Dispute over island ownership creates tension between Japan and China

China allowed a series of protests regarding the islands over the weekend. File photo
China allowed a series of protests regarding the islands over the weekend. File photo

Located in the East China Sea between Okinawa and Taiwan lies a group of islands creating economic and nationalistic disputes between China and Japan. With yearly trade between the two Asian superpowers amounting to around $300 billion, China and Japan are the world’s second- and third-largest economies. The debated islands — known to the Chinese as the Diaoyu and the Senkaku to the Japanese — have been controlled by the Japanese for more than a century, yet China claims they have been a part of its territory “since ancient times.”

These five uninhabited, rugged islands themselves are not inherently valuable.  Their landscape is bleak: jagged gray mountains and steep boulder-strewn slopes that rise 1,000 feet almost straight from the water’s edge, shores covered by scruffy shrubs and bird droppings. The value of the island instead stems from their history, geopolitics and the water surrounding them. The waters, teeming with fish, are the source of livelihood for more than 1,000 Chinese. Additionally, according to the U.S. Energy Information Administration, the ocean floor may hold up to 100 billion barrels of oil.

This clash between superpowers dates back to 1895, when Japan captured the islands at the end of that year’s Sino-Japanese War. The islands were sold to descendant of the original settlers in 1932.  During World War II the islands were occupied by the United States until in 1972 when the US signed a treaty returning them to Japan.

“The U.S. handed over the islands to Japan for its own purposes during the Cold War,” Guo Xiangjiang, the Deputy Director of the China Institute of International Studies, told CNN. “So, personally, I think the U.S. should take the blame for the dispute of Diaoyu island.”

With Japan being the United State’s leading military ally and China the leading trade partner, stakes are high for America as well. During a visit to the region this week, Defense Secretary Leon Panetta has called on both sides to settle the disagreement peacefully.

“It’s in no country’s interest for this situation to escalate into conflict that would undermine peace and stability in this very important region,” Panetta said after his meeting with Gen. Liang Guanglie, the Chinese defense minister.

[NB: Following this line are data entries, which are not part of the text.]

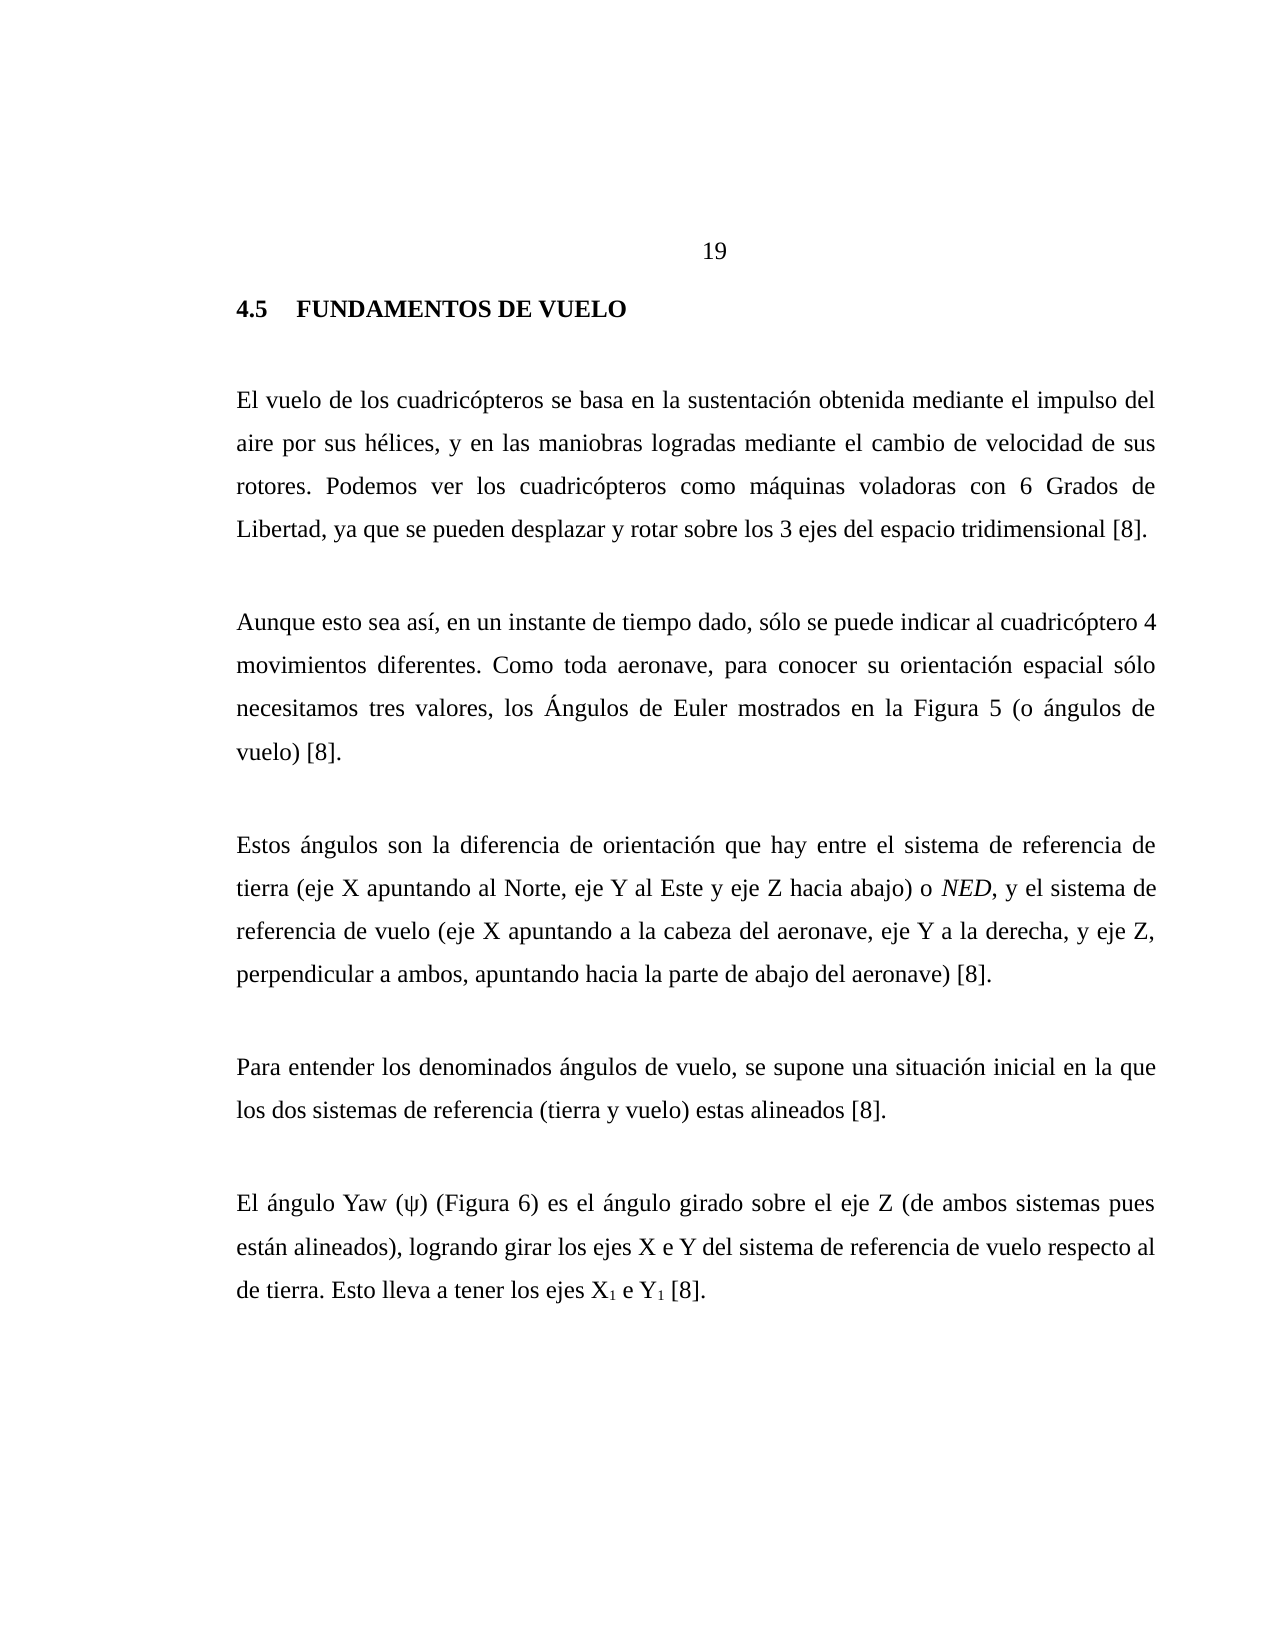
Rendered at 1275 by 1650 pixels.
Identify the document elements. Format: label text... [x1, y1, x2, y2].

text Estos ángulos son la diferencia de orientación que hay entre el sistema de referencia de tierra (eje X apuntando al Norte, eje Y al Este y eje Z hacia abajo) o NED, y el sistema de referencia de vuelo (eje X apuntando a la cabeza del aeronave, eje Y a la derecha, y eje Z, perpendicular a ambos, apuntando hacia la parte de abajo del aeronave) [8]. [236, 830, 1157, 988]
text Para entender los denominados ángulos de vuelo, se supone una situación inicial en la que los dos sistemas de referencia (tierra y vuelo) estas alineados [8]. [236, 1052, 1157, 1124]
text Aunque esto sea así, en un instante de tiempo dado, sólo se puede indicar al cuadricóptero 4 movimientos diferentes. Como toda aeronave, para conocer su orientación espacial sólo necesitamos tres valores, los Ángulos de Euler mostrados en la Figura 5 (o ángulos de vuelo) [8]. [236, 607, 1157, 765]
subtitle FUNDAMENTOS DE VUELO [236, 294, 1157, 323]
text El vuelo de los cuadricópteros se basa en la sustentación obtenida mediante el impulso del aire por sus hélices, y en las maniobras logradas mediante el cambio de velocidad de sus rotores. Podemos ver los cuadricópteros como máquinas voladoras con 6 Grados de Libertad, ya que se pueden desplazar y rotar sobre los 3 ejes del espacio tridimensional [8]. [236, 385, 1157, 543]
text El ángulo Yaw (ψ) (Figura 6) es el ángulo girado sobre el eje Z (de ambos sistemas pues están alineados), logrando girar los ejes X e Y del sistema de referencia de vuelo respecto al de tierra. Esto lleva a tener los ejes X1 e Y1 [8]. [236, 1188, 1157, 1303]
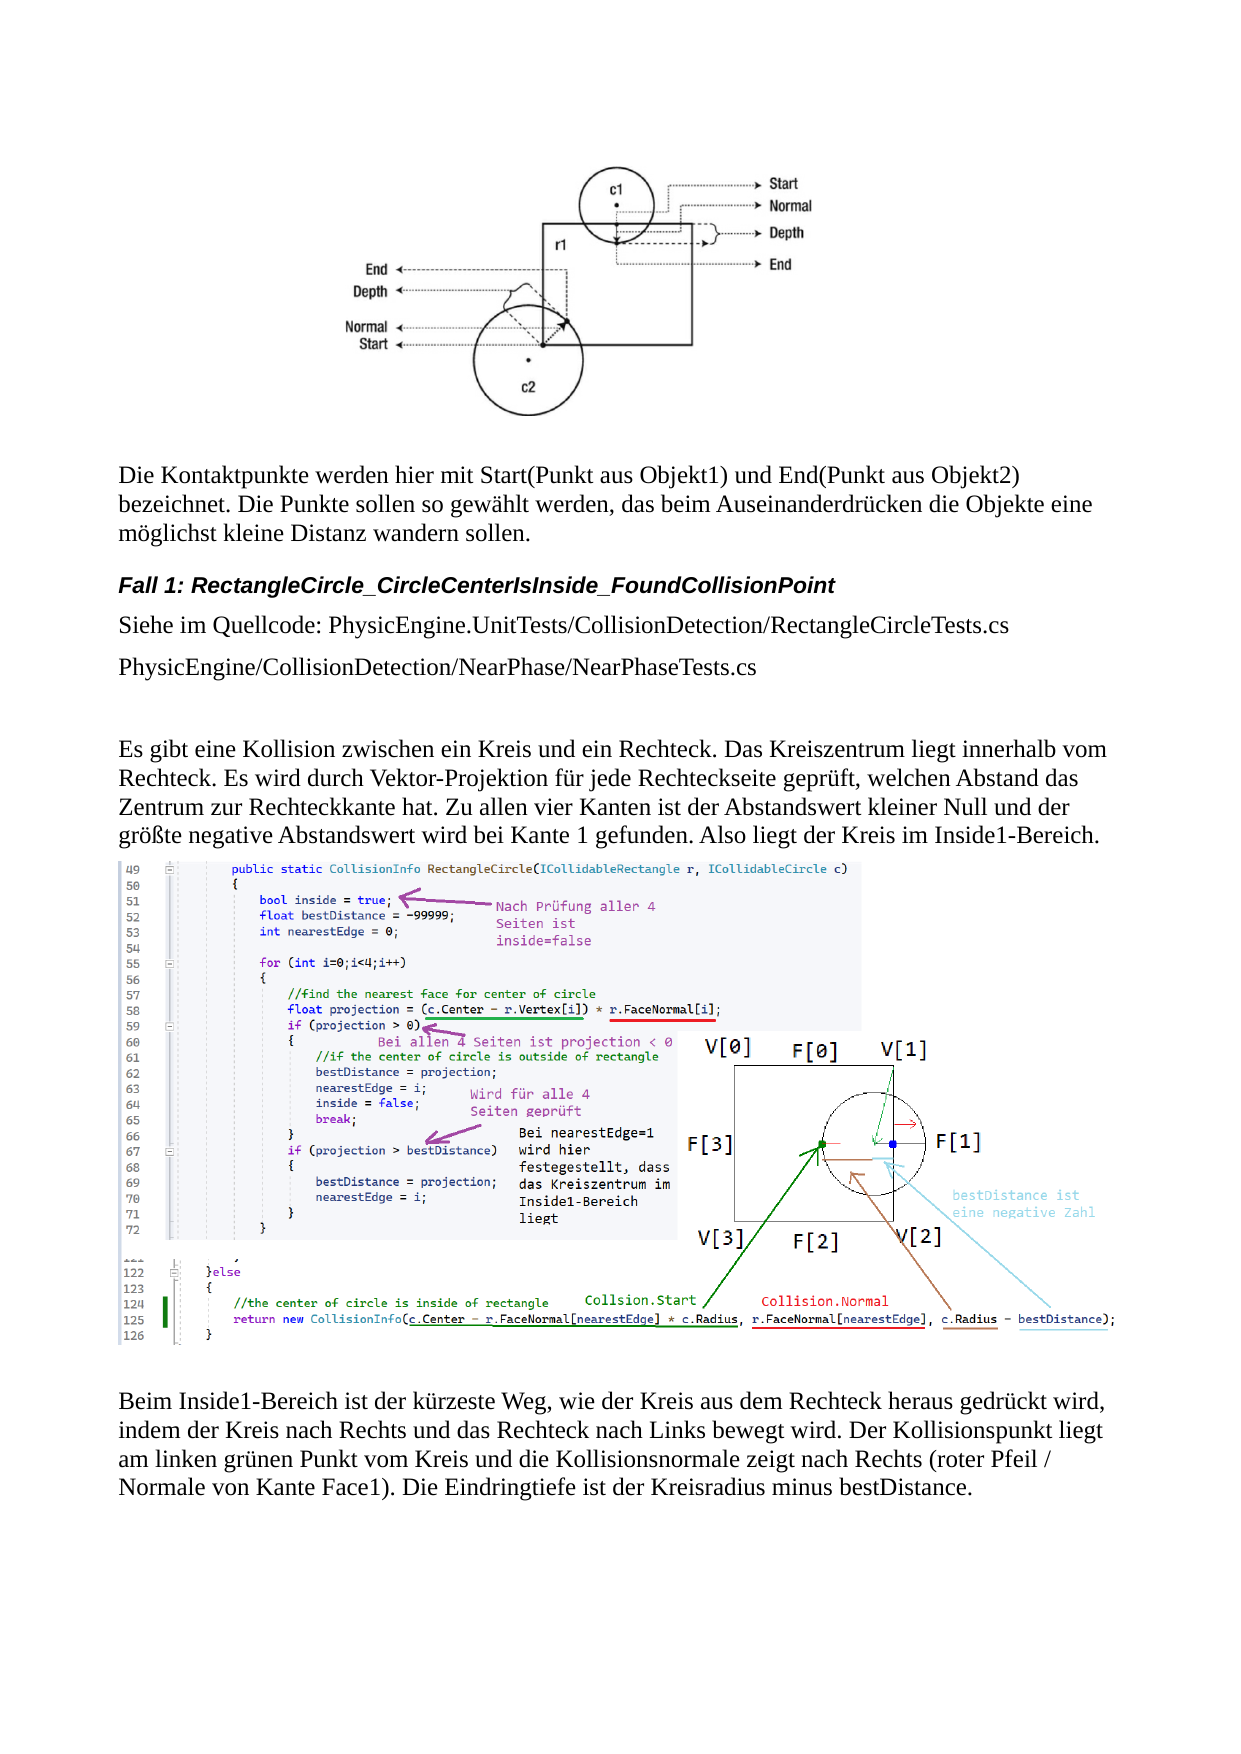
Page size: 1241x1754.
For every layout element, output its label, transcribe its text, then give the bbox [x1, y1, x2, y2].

text Siehe im Quellcode: PhysicEngine.UnitTests/CollisionDetection/RectangleCircleTests.cs [118, 611, 1122, 639]
text Es gibt eine Kollision zwischen ein Kreis und ein Rechteck. Das Kreiszentrum liegt innerhalb vom Rechteck. Es wird durch Vektor-Projektion für jede Rechteckseite geprüft, welchen Abstand das Zentrum zur Rechteckkante hat. Zu allen vier Kanten ist der Abstandswert kleiner Null und der größte negative Abstandswert wird bei Kante 1 gefunden. Also liegt der Kreis im Inside1-Bereich. [118, 734, 1122, 849]
text Die Kontaktpunkte werden hier mit Start(Punkt aus Objekt1) und End(Punkt aus Objekt2) bezeichnet. Die Punkte sollen so gewählt werden, das beim Auseinanderdrücken die Objekte eine möglichst kleine Distanz wandern sollen. [118, 460, 1122, 547]
subtitle Fall 1: RectangleCircle_CircleCenterIsInside_FoundCollisionPoint [118, 572, 1122, 598]
picture [118, 861, 1123, 1345]
text Beim Inside1-Bereich ist der kürzeste Weg, wie der Kreis aus dem Rechteck heraus gedrückt wird, indem der Kreis nach Rechts und das Rechteck nach Links bewegt wird. Der Kollisionspunkt liegt am linken grünen Punkt vom Kreis und die Kollisionsnormale zeigt nach Rechts (roter Pfeil / Normale von Kante Face1). Die Eindringtiefe ist der Kreisradius minus bestDistance. [118, 1386, 1122, 1501]
text PhysicEngine/CollisionDetection/NearPhase/NearPhaseTests.cs [118, 652, 1122, 681]
picture [343, 153, 820, 420]
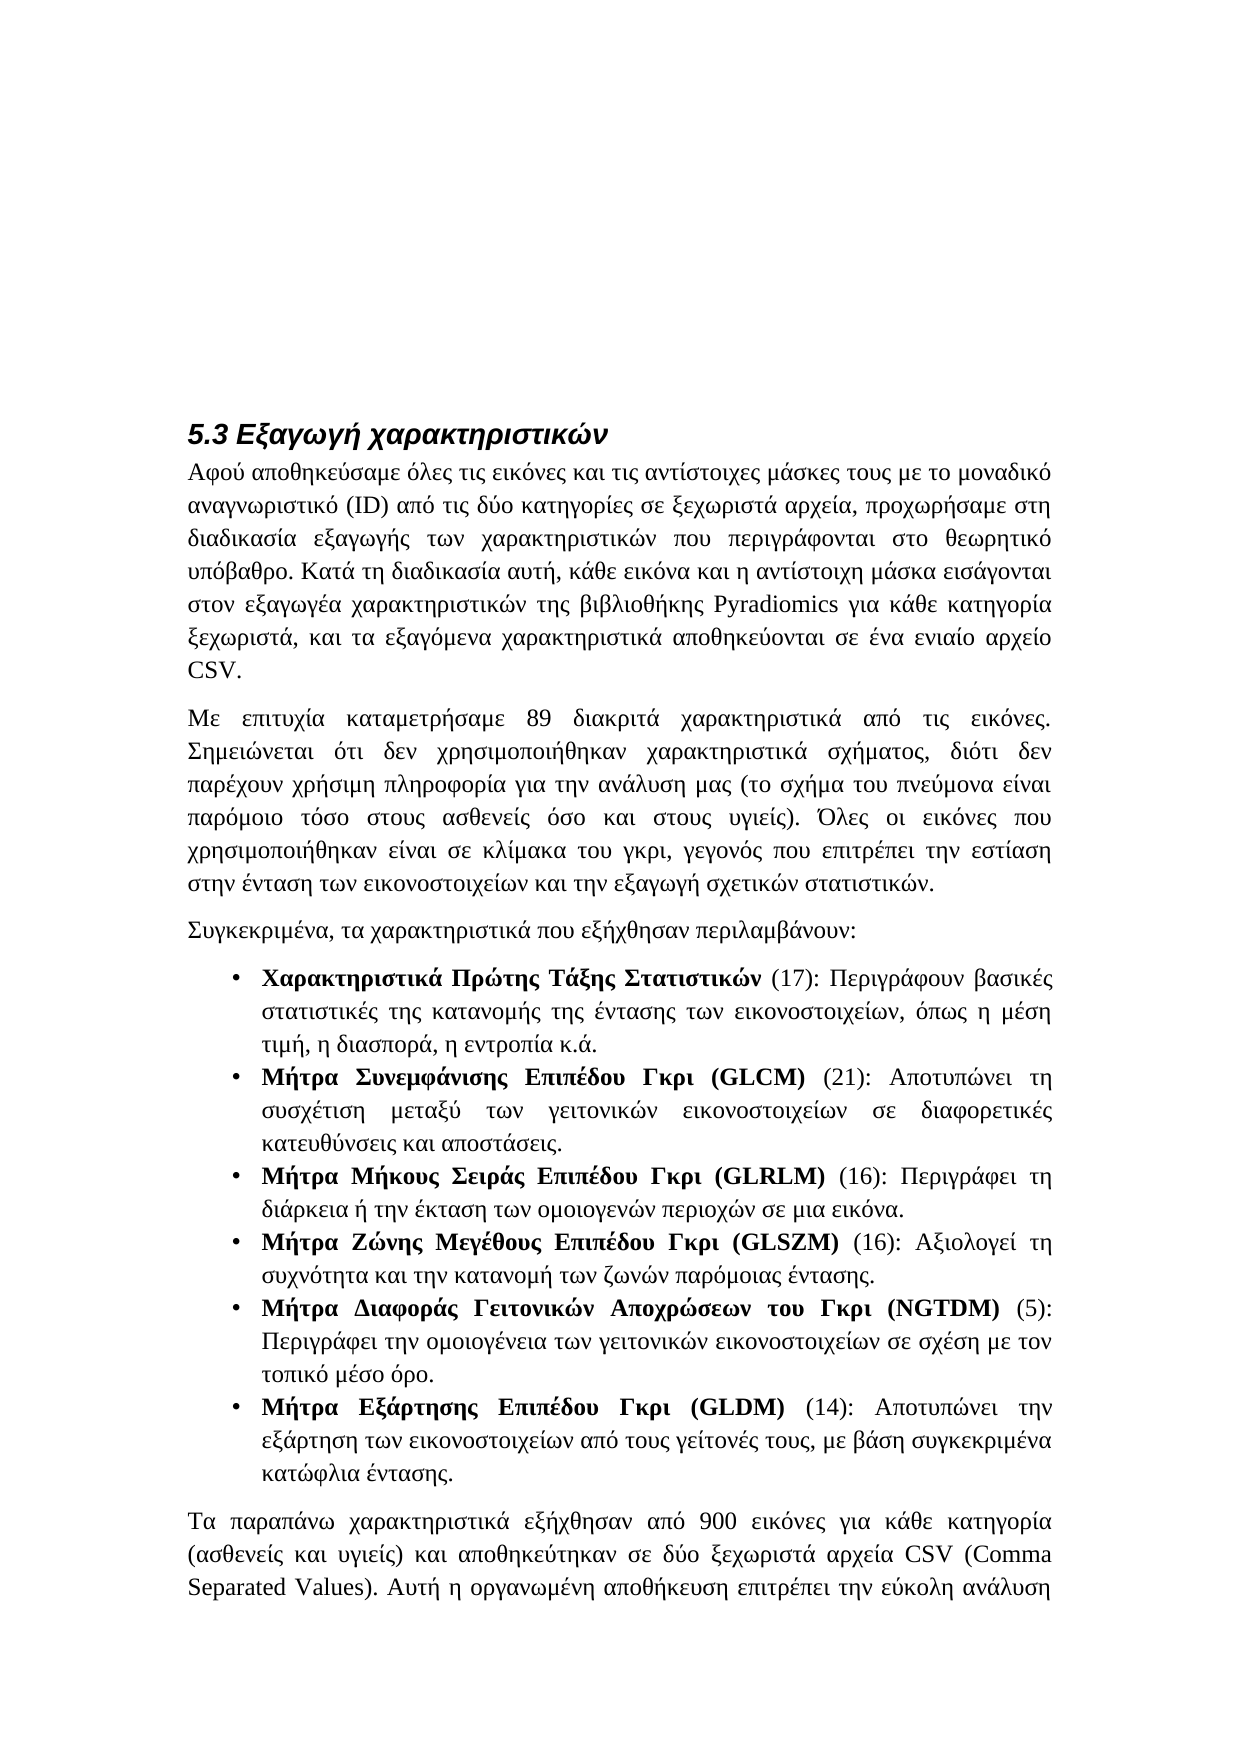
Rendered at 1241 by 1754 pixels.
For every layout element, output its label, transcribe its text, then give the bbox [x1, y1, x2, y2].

text Συγκεκριμένα, τα χαρακτηριστικά που εξήχθησαν περιλαμβάνουν: [187, 916, 1053, 944]
list Μήτρα Ζώνης Μεγέθους Επιπέδου Γκρι (GLSZM) (16): Αξιολογεί τη συχνότητα και την κατανομή των ζωνών παρόμοιας έντασης. [232, 1227, 1053, 1289]
list Μήτρα Συνεμφάνισης Επιπέδου Γκρι (GLCM) (21): Αποτυπώνει τη συσχέτιση μεταξύ των γειτονικών εικονοστοιχείων σε διαφορετικές κατευθύνσεις και αποστάσεις. [232, 1062, 1053, 1157]
list Μήτρα Μήκους Σειράς Επιπέδου Γκρι (GLRLM) (16): Περιγράφει τη διάρκεια ή την έκταση των ομοιογενών περιοχών σε μια εικόνα. [232, 1161, 1053, 1223]
text Τα παραπάνω χαρακτηριστικά εξήχθησαν από 900 εικόνες για κάθε κατηγορία (ασθενείς και υγιείς) και αποθηκεύτηκαν σε δύο ξεχωριστά αρχεία CSV (Comma Separated Values). Αυτή η οργανωμένη αποθήκευση επιτρέπει την εύκολη ανάλυση [187, 1506, 1053, 1601]
list Μήτρα Εξάρτησης Επιπέδου Γκρι (GLDM) (14): Αποτυπώνει την εξάρτηση των εικονοστοιχείων από τους γείτονές τους, με βάση συγκεκριμένα κατώφλια έντασης. [232, 1392, 1053, 1487]
text Με επιτυχία καταμετρήσαμε 89 διακριτά χαρακτηριστικά από τις εικόνες. Σημειώνεται ότι δεν χρησιμοποιήθηκαν χαρακτηριστικά σχήματος, διότι δεν παρέχουν χρήσιμη πληροφορία για την ανάλυση μας (το σχήμα του πνεύμονα είναι παρόμοιο τόσο στους ασθενείς όσο και στους υγιείς). Όλες οι εικόνες που χρησιμοποιήθηκαν είναι σε κλίμακα του γκρι, γεγονός που επιτρέπει την εστίαση στην ένταση των εικονοστοιχείων και την εξαγωγή σχετικών στατιστικών. [187, 703, 1053, 897]
subtitle 5.3 Εξαγωγή χαρακτηριστικών [187, 417, 1053, 451]
list Χαρακτηριστικά Πρώτης Τάξης Στατιστικών (17): Περιγράφουν βασικές στατιστικές της κατανομής της έντασης των εικονοστοιχείων, όπως η μέση τιμή, η διασπορά, η εντροπία κ.ά. [232, 963, 1053, 1058]
list Μήτρα Διαφοράς Γειτονικών Αποχρώσεων του Γκρι (NGTDM) (5): Περιγράφει την ομοιογένεια των γειτονικών εικονοστοιχείων σε σχέση με τον τοπικό μέσο όρο. [232, 1293, 1053, 1388]
text Αφού αποθηκεύσαμε όλες τις εικόνες και τις αντίστοιχες μάσκες τους με το μοναδικό αναγνωριστικό (ID) από τις δύο κατηγορίες σε ξεχωριστά αρχεία, προχωρήσαμε στη διαδικασία εξαγωγής των χαρακτηριστικών που περιγράφονται στο θεωρητικό υπόβαθρο. Κατά τη διαδικασία αυτή, κάθε εικόνα και η αντίστοιχη μάσκα εισάγονται στον εξαγωγέα χαρακτηριστικών της βιβλιοθήκης Pyradiomics για κάθε κατηγορία ξεχωριστά, και τα εξαγόμενα χαρακτηριστικά αποθηκεύονται σε ένα ενιαίο αρχείο CSV. [187, 457, 1053, 684]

Starting in April, civilian protests have sparked and new cycles of tensions have set off in China after Tokyo’s governor began an initiative to raise money to acquire the islands for the city authorities. This initiative led Japanese Prime Minister Yoshihiko Noda to make a deal with the Kurihara family, the private owners up until that point, last week to obtain the islands. Although Japan attempted to portray the purchase as a routine internal real-estate transaction, with the islands passing from one Japanese owner to another, it failed to satisfy or calm Chinese authorities.

A recent demonstration included protests by hundreds of Chinese outside the Japanese Embassy in Beijing,  a heavy police presence and the Chinese demonstrators marching past the embassy shouting that the disputed islands belong to China. The protests appeared to be much more orderly than those that took place in many cities over the weekend, some of which turned violent.

These protests have led to some of Japan’s biggest manufacturers such as Toyota, Nissan, Honda, Mazda, Panasonic and Canon to cease production at some of their plants in China. Panasonic reported Monday that it would stop work at three Chinese plants after two of them were damaged during Saturday’s protests.

Protesters carried banners that read “Don’t Forget the National Humiliation,” and messages and photos posted on Chinese social media sites showed angry mobs in raiding Japanese stores and restaurants as well as smashing and burning Japanese-made cars. Although China normally prohibits public demonstrations, it has permitted these, creating a worry that the protests were government-sanctioned. But by Saturday night, China’s state-run media had started appealing for restraint.

Gen. Liang Guanglie reiterated that the islands are part of “China’s inherent territory. We reserve the right to take further actions, but we hope the issue will be properly resolved through peaceful ways and negotiations,” he said, according to the state-run news agency Xinhua.